Since introducing flows, we've seen a lot of users repeating a basic pattern: they define a flow which runs a query, checks if there were any results, and then takes some action if there were results: send an email, create a ticket, notify in Slack, etc. Although it works fine, it means you end up with dozens of flows that all look more or less identical – and if you want to modify e.g. the recipient of an email, it means walking through each flow to update it!
Alerts basically formalize this pattern in a way that avoids needless duplication. An alert links one or more scheduled searches to one or more flows. When any scheduled search runs and returns results, those results are considered alert events. The events are ingested to a user-selected tag along with metadata, then every consumer is run once per event.
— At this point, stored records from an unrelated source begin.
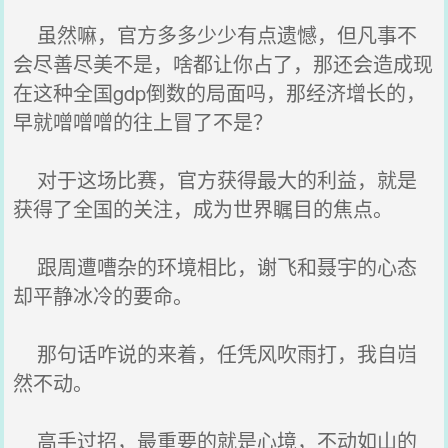
虽然嘛，官方多多少少有点遗憾，但凡事不
会尽善尽美不是，啥都让你占了，那还会造成现
在这种全国gdp倒数的局面吗，那经济增长的，
早就噌噌噌的往上冒了不是？
对于这场比赛，官方获得最大的利益，就是
获得了全国的关注，成为世界瞩目的焦点。
跟周遭嘈杂的环境相比，谢飞和聂宇的心态
却平静冰冷的要命。
那句话咋说的来着，任凭风吹雨打，我自岿
然不动。
高手过招，最重要的就是心境，不动如山的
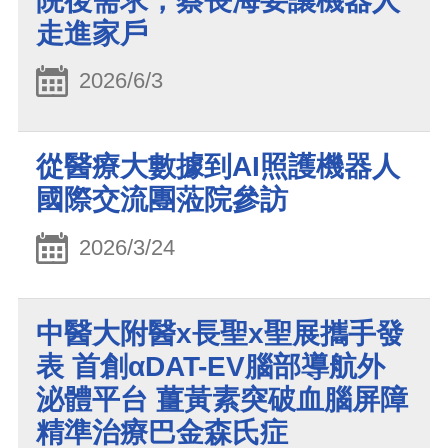
院後需求，蔡長海要讓機器人
走進家戶
2026/6/3
從醫療大數據到AI照護機器人
國際交流團蒞院參訪
2026/3/24
中醫大附醫x長聖x聖展攜手發
表 首創αDAT-EV腦部導航外
泌體平台 薑黃素突破血腦屏障
精準治療巴金森氏症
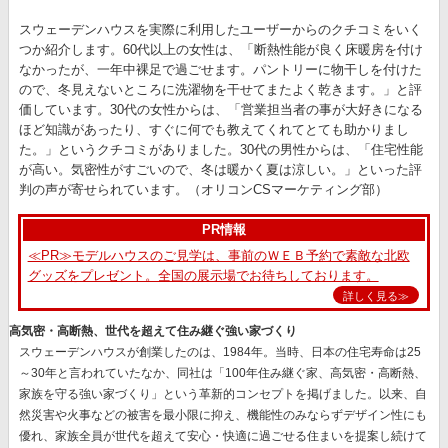
スウェーデンハウスを実際に利用したユーザーからのクチコミをいく
つか紹介します。60代以上の女性は、「断熱性能が良く床暖房を付け
なかったが、一年中裸足で過ごせます。パントリーに物干しを付けた
ので、冬見えないところに洗濯物を干せてまたよく乾きます。」と評
価しています。30代の女性からは、「営業担当者の事が大好きになる
ほど知識があったり、すぐに何でも教えてくれてとても助かりまし
た。」というクチコミがありました。30代の男性からは、「住宅性能
が高い。気密性がすごいので、冬は暖かく夏は涼しい。」といった評
判の声が寄せられています。（オリコンCSマーケティング部）
PR情報
≪PR≫モデルハウスのご見学は、事前のＷＥＢ予約で素敵な北欧
グッズをプレゼント。全国の展示場でお待ちしております。
詳しく見る≫
高気密・高断熱、世代を超えて住み継ぐ強い家づくり
スウェーデンハウスが創業したのは、1984年。当時、日本の住宅寿命は25
～30年と言われていたなか、同社は
「100年住み継ぐ家、高気密・高断熱、
家族を守る強い家づくり」
という革新的コンセプトを掲げました。以来、自
然災害や火事などの被害を最小限に抑え、機能性のみならずデザイン性にも
優れ、
家族全員が世代を超えて安心・快適に過ごせる住まいを提案
し続けて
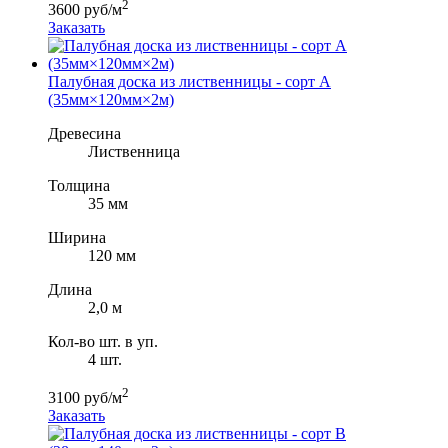
2
3600 руб/м
Заказать
Палубная доска из лиственницы - сорт A
(35мм×120мм×2м)
Древесина
Лиственница
Толщина
35 мм
Ширина
120 мм
Длина
2,0 м
Кол-во шт. в уп.
4 шт.
2
3100 руб/м
Заказать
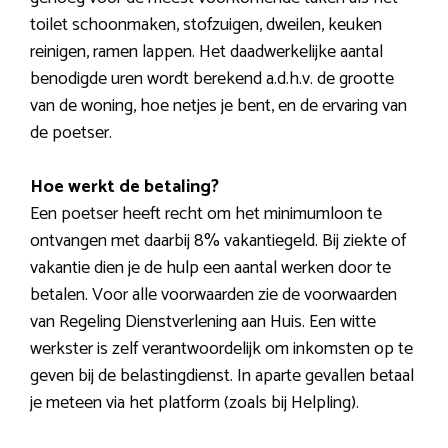
toilet schoonmaken, stofzuigen, dweilen, keuken
reinigen, ramen lappen. Het daadwerkelijke aantal
benodigde uren wordt berekend a.d.h.v. de grootte
van de woning, hoe netjes je bent, en de ervaring van
de poetser.
Hoe werkt de betaling?
Een poetser heeft recht om het minimumloon te
ontvangen met daarbij 8% vakantiegeld. Bij ziekte of
vakantie dien je de hulp een aantal werken door te
betalen. Voor alle voorwaarden zie de voorwaarden
van Regeling Dienstverlening aan Huis. Een witte
werkster is zelf verantwoordelijk om inkomsten op te
geven bij de belastingdienst. In aparte gevallen betaal
je meteen via het platform (zoals bij Helpling).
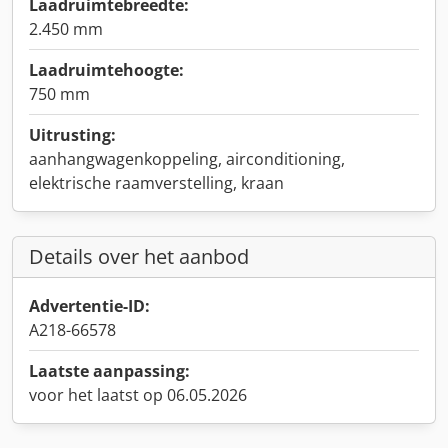
Laadruimtebreedte:
2.450 mm
Laadruimtehoogte:
750 mm
Uitrusting:
aanhangwagenkoppeling, airconditioning,
elektrische raamverstelling, kraan
Details over het aanbod
Advertentie-ID:
A218-66578
Laatste aanpassing:
voor het laatst op 06.05.2026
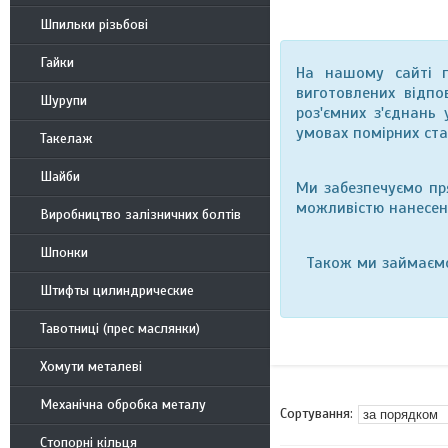
Шпильки різьбові
Гайки
На нашому сайті п
виготовлених відп
Шурупи
роз'ємних з'єднань
умовах помірних ста
Такелаж
Шайби
Ми забезпечуємо пря
можливістю нанесен
Виробництво залізничних болтів
Шпонки
Також ми займаєм
Штифты цилиндрические
Тавотниці (прес маслянки)
Хомути металеві
Механічна обробка металу
Стопорні кільця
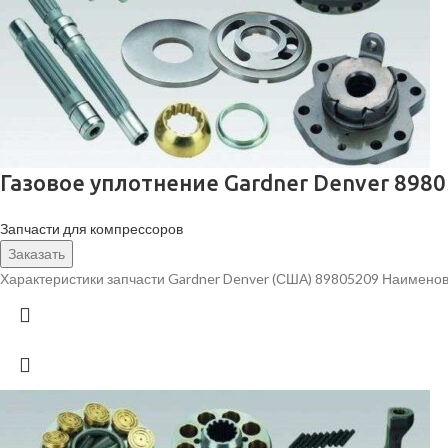
Газовое уплотнение Gardner Denver 898
Запчасти для компрессоров
Заказать
Характеристики запчасти Gardner Denver (США) 89805209 Наименов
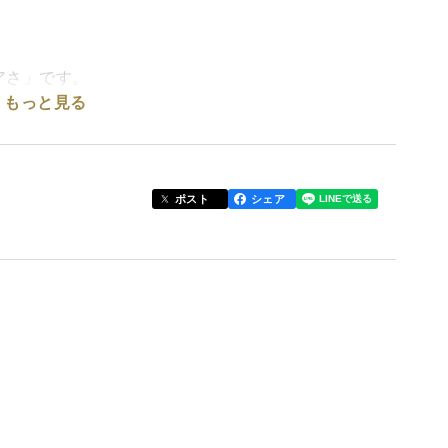
アさ」です。
もっと見る
口に残るしつこい匂いや、熱を入れたときのねちゃね
せん。
クホクと瑞々しく、後味は驚くほどすっきりと澄んで
しっかりと与えてくれる、ほんもの野菜だけの「上品
ポスト
シェア
い。
イトケミカルの力を信じる」その強い想いだけで、こ
試練に見舞われました。しかし私は農薬を使いません
この逆境と戦い抜く姿を見守りたかったからです。結
になりましたが、土の中の可食部には一切影響ありま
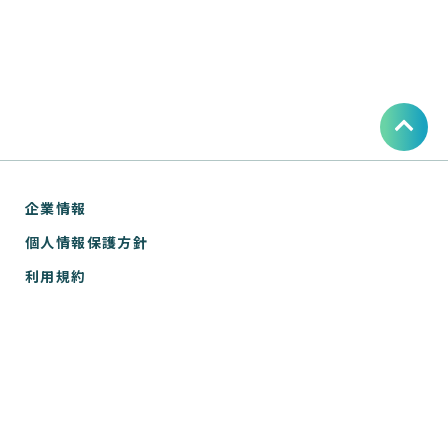
企業情報
個人情報保護方針
利用規約
お問い合わせ
SPIRAL® ナレッジサイトについて
ver.1 サポートサイト
WebTools サポートサイト
ver.1 API リファレンス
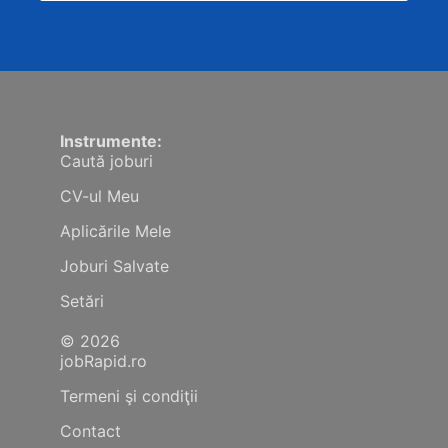
Instrumente:
Caută joburi
CV-ul Meu
Aplicările Mele
Joburi Salvate
Setări
© 2026
jobRapid.ro
Termeni şi condiţii
Contact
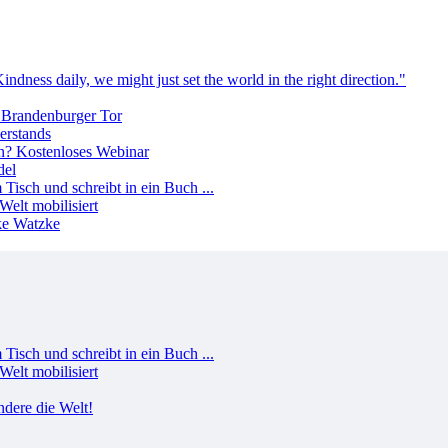
erstands
del
Welt mobilisiert
Welt mobilisiert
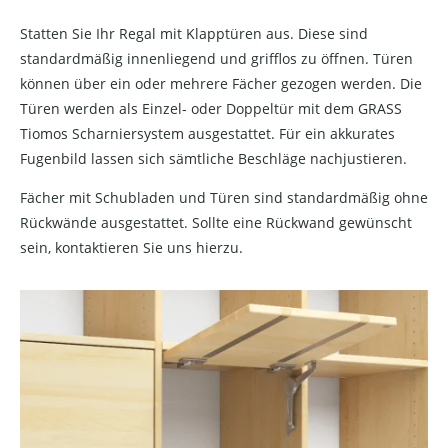
Statten Sie Ihr Regal mit Klapptüren aus. Diese sind
standardmäßig innenliegend und grifflos zu öffnen. Türen
können über ein oder mehrere Fächer gezogen werden. Die
Türen werden als Einzel- oder Doppeltür mit dem GRASS
Tiomos Scharniersystem ausgestattet. Für ein akkurates
Fugenbild lassen sich sämtliche Beschläge nachjustieren.
Fächer mit Schubladen und Türen sind standardmäßig ohne
Rückwände ausgestattet. Sollte eine Rückwand gewünscht
sein, kontaktieren Sie uns hierzu.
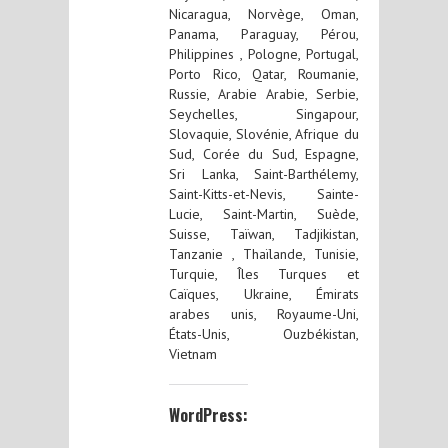
Nicaragua, Norvège, Oman,
Panama, Paraguay, Pérou,
Philippines , Pologne, Portugal,
Porto Rico, Qatar, Roumanie,
Russie, Arabie Arabie, Serbie,
Seychelles, Singapour,
Slovaquie, Slovénie, Afrique du
Sud, Corée du Sud, Espagne,
Sri Lanka, Saint-Barthélemy,
Saint-Kitts-et-Nevis, Sainte-
Lucie, Saint-Martin, Suède,
Suisse, Taïwan, Tadjikistan,
Tanzanie , Thaïlande, Tunisie,
Turquie, Îles Turques et
Caïques, Ukraine, Émirats
arabes unis, Royaume-Uni,
États-Unis, Ouzbékistan,
Vietnam
WordPress:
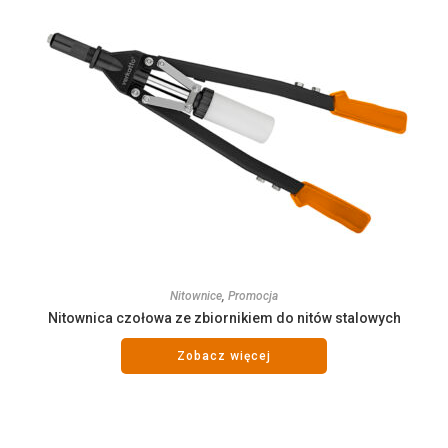
Nitownice
,
Promocja
Nitownica czołowa ze zbiornikiem do nitów stalowych
Zobacz więcej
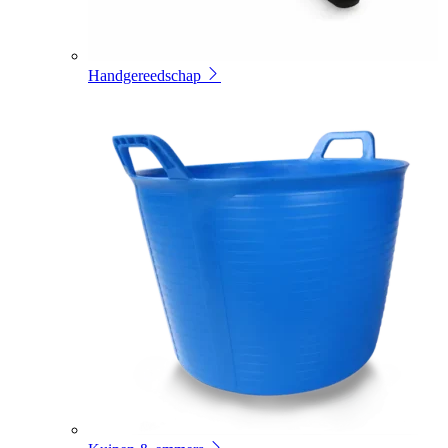
Handgereedschap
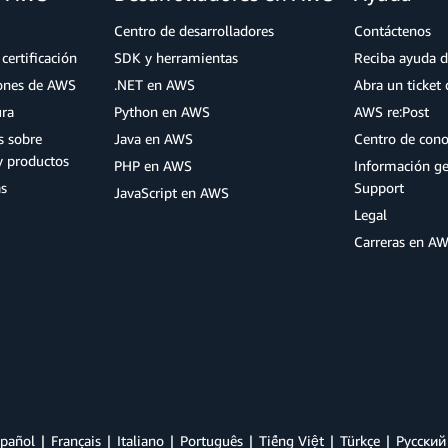
Centro de desarrolladores
Contáctenos
certificación
SDK y herramientas
Reciba ayuda d
iones de AWS
.NET en AWS
Abra un ticket 
ura
Python en AWS
AWS re:Post
s sobre
Java en AWS
Centro de con
y productos
PHP en AWS
Información g
as
Support
JavaScript en AWS
Legal
Carreras en A
pañol
Français
Italiano
Português
Tiếng Việt
Türkçe
Ρусский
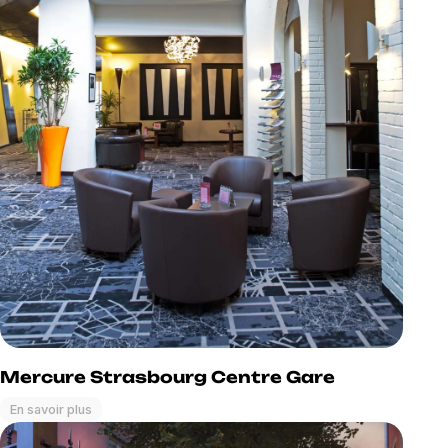
Mercure Strasbourg Centre Gare
En savoir plus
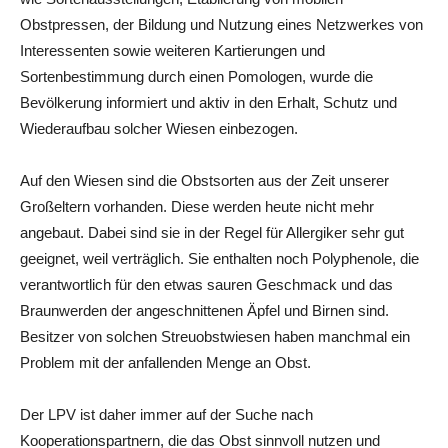
Obstpressen, der Bildung und Nutzung eines Netzwerkes von
Interessenten sowie weiteren Kartierungen und
Sortenbestimmung durch einen Pomologen, wurde die
Bevölkerung informiert und aktiv in den Erhalt, Schutz und
Wiederaufbau solcher Wiesen einbezogen.
Auf den Wiesen sind die Obstsorten aus der Zeit unserer
Großeltern vorhanden. Diese werden heute nicht mehr
angebaut. Dabei sind sie in der Regel für Allergiker sehr gut
geeignet, weil verträglich. Sie enthalten noch Polyphenole, die
verantwortlich für den etwas sauren Geschmack und das
Braunwerden der angeschnittenen Äpfel und Birnen sind.
Besitzer von solchen Streuobstwiesen haben manchmal ein
Problem mit der anfallenden Menge an Obst.
Der LPV ist daher immer auf der Suche nach
Kooperationspartnern, die das Obst sinnvoll nutzen und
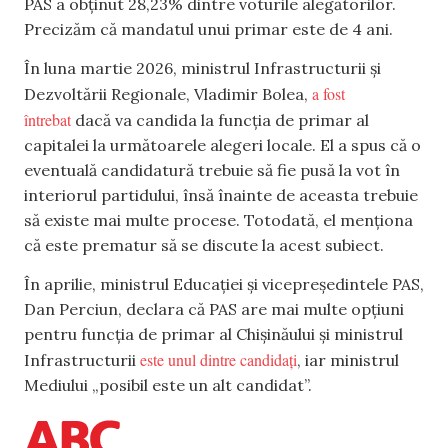
PAS a obținut 28,23% dintre voturile alegătorilor.
Precizăm că mandatul unui primar este de 4 ani.
În luna martie 2026, ministrul Infrastructurii și
a fost
Dezvoltării Regionale, Vladimir Bolea,
întrebat
dacă va candida la funcția de primar al
capitalei la următoarele alegeri locale. El a spus că o
eventuală candidatură trebuie să fie pusă la vot în
interiorul partidului, însă înainte de aceasta trebuie
să existe mai multe procese. Totodată, el menționa
că este prematur să se discute la acest subiect.
În aprilie, ministrul Educației și vicepreședintele PAS,
Dan Perciun, declara că PAS are mai multe opțiuni
pentru funcția de primar al Chișinăului și ministrul
este unul dintre candidați
Infrastructurii
, iar ministrul
Mediului „posibil este un alt candidat”.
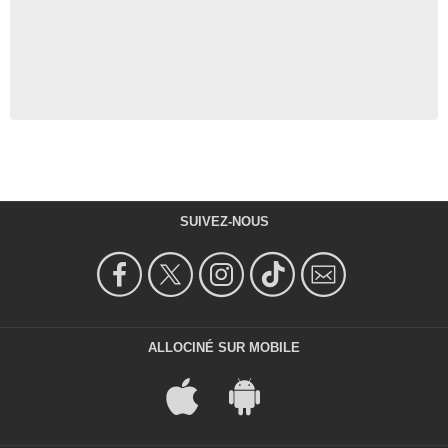
SUIVEZ-NOUS
ALLOCINÉ SUR MOBILE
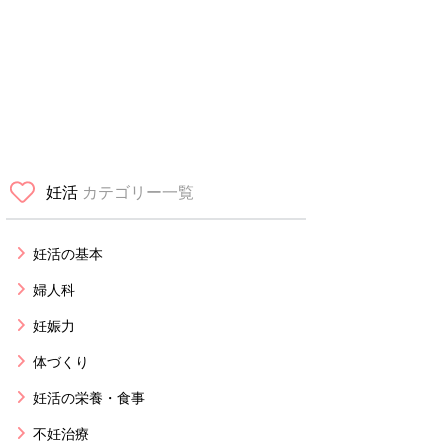
妊活
カテゴリー一覧
妊活の基本
婦人科
妊娠力
体づくり
妊活の栄養・食事
不妊治療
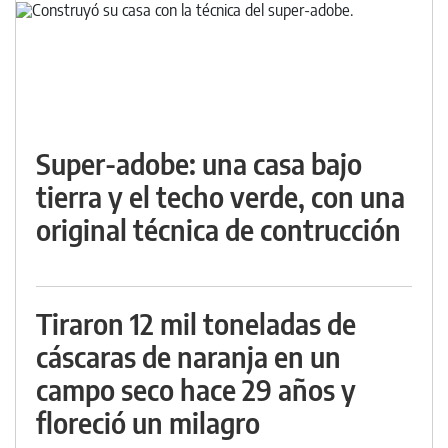
Super-adobe: una casa bajo
tierra y el techo verde, con una
original técnica de contrucción
Tiraron 12 mil toneladas de
cáscaras de naranja en un
campo seco hace 29 años y
floreció un milagro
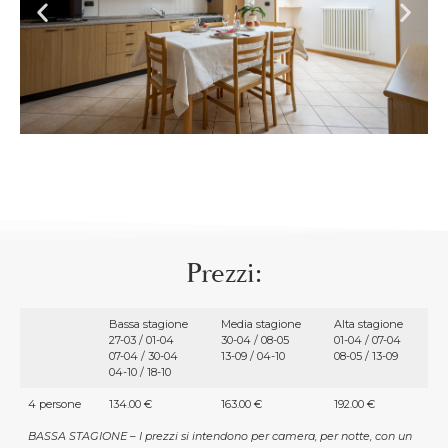
Prezzi:
Bassa stagione
Media stagione
Alta stagione
27-03 / 01-04
30-04 / 08-05
01-04 / 07-04
07-04 / 30-04
13-09 / 04-10
08-05 / 13-09
04-10 / 18-10
4 persone
134.00 €
163.00 €
192.00 €
BASSA STAGIONE – I prezzi si intendono per camera, per notte, con un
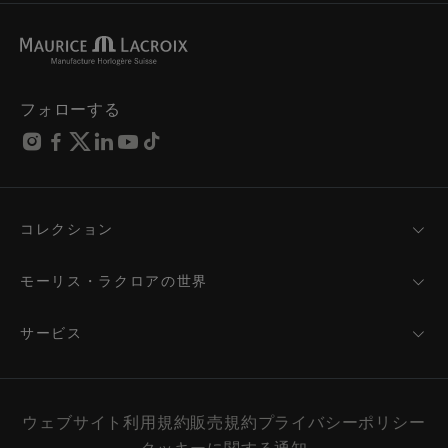
フォローする
コレクション
MASTERPIECE
AIKON
モーリス・ラクロアの世界
1975
ニュース
PONTOS
プレスルーム
サービス
ELIROS
ブランド
サービス
FIABA
パートナーシップ
お手入れのアドバイス
新製品
フレンド・オブ・ザ・ブランド
取扱説明書
ウェブサイト利用規約
販売規約
プライバシーポリシー
ウィメンズ
サービスと料金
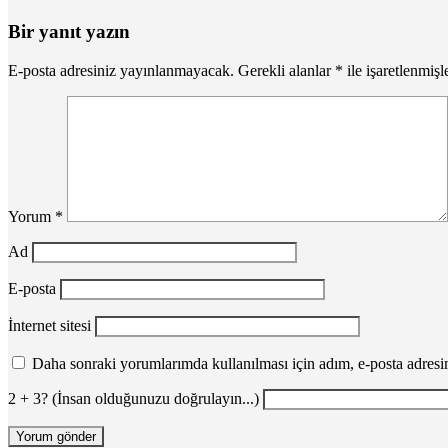
Bir yanıt yazın
E-posta adresiniz yayınlanmayacak.
Gerekli alanlar
*
ile işaretlenmişl
Yorum
*
Ad
E-posta
İnternet sitesi
Daha sonraki yorumlarımda kullanılması için adım, e-posta adresim
2 + 3? (İnsan olduğunuzu doğrulayın...)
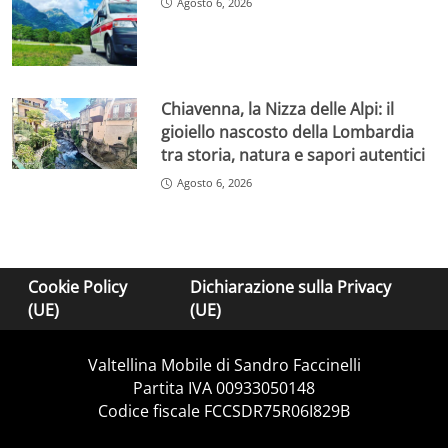
Agosto 6, 2026
Chiavenna, la Nizza delle Alpi: il
gioiello nascosto della Lombardia
tra storia, natura e sapori autentici
Agosto 6, 2026
Cookie Policy
Dichiarazione sulla Privacy
(UE)
(UE)
Valtellina Mobile di Sandro Faccinelli
Partita IVA 00933050148
Codice fiscale FCCSDR75R06I829B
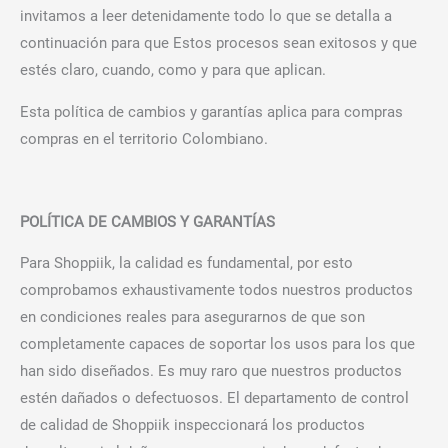
invitamos a leer detenidamente todo lo que se detalla a
continuación para que Estos procesos sean exitosos y que
estés claro, cuando, como y para que aplican.
Esta política de cambios y garantías aplica para compras
compras en el territorio Colombiano.
POLÍTICA DE CAMBIOS Y GARANTÍAS
Para Shoppiik, la calidad es fundamental, por esto
comprobamos exhaustivamente todos nuestros productos
en condiciones reales para asegurarnos de que son
completamente capaces de soportar los usos para los que
han sido diseñados. Es muy raro que nuestros productos
estén dañados o defectuosos. El departamento de control
de calidad de Shoppiik inspeccionará los productos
These concepts become much more obvious when you look at a real event, so let's do that – but first, here's some basic terminology you can reference as we go along:
Now let's take a look at a real alert. We use this alert to monitor some of our company infrastructure at Gravwell:
There's a lot going on, so let's break it down. First off, there's the set of Dispatchers on the left:
These are three scheduled searches which detect brute-force login attempts against our Gravwell cluster, failed logins to our AWS accounts, and logins to our AWS accounts that originated outside the US. Here's the query which detects brute-force logins:
tag=gravwell syslog Message == "Authentication failure" Structured[gw@1].host Structured[gw@1].user Appname == webserver Hostname
| stats count by user Hostname host
| eval (count > 3)
| geoip host.CountryName
| printf -e message "Potential brute force login attempt on %s for user %s from %s (%s). %d attempts" Hostname user host CountryName count
| enrich critical false level low
| alias TIMESTAMP timestamp
| table -nt TIMESTAMP level critical message
Note how it builds up a user-friendly message, and uses the enrich module to set critical=false and level=low. Those three fields correspond to the fields defined in the Validation section of the alert definition:
Validation is an optional (but highly recommended) way to ensure that all of your dispatchers produce similar-looking results. All three dispatcher queries have fields named message, level, and critical in their outputs. If one didn't, there would be a warning message next to it in the dispatcher column.
Because all three dispatchers produce similar-looking results, we can use the same simple flow to process events from any one of the dispatchers. In this alert, we've defined only one Consumer, but we could add another one which e.g. sends an email; any time events are generated, both consumers would be executed.
The flow itself is very simple: it uses the Text Template node to build up a message, then sends it to our internal chat server with the Mattermost node:
Note how the template references .event.Contents.critical, .event.Contents.message, and .event.Contents.level; these are the three fields we guaranteed each dispatcher would include in its events.
Finally, note that the alert is configured to ingest events into the _alerts tag. It will only process up to 16 results from any given execution of the dispatcher; this is intended to avoid a flood of notifications if something unexpected occurs.
Let's see what happens when we trigger the alert by attempting a "brute force" login against the Gravwell system, purposefully failing to log in as "admin" several times.
Our first indication that the alert actually triggered comes from a message on the internal Mattermost channel:
If we look in the tag specified on the alert definition, we can find the event that was ingested; note that Gravwell ingests not only the results of the query but metadata about which alert was triggered, which dispatcher triggered it, and which consumers were run.
If the search which looks for failed AWS logins fired instead, the same flow would execute and post a similar message to our Mattermost channel; a similar-looking event would be ingested into the same tag.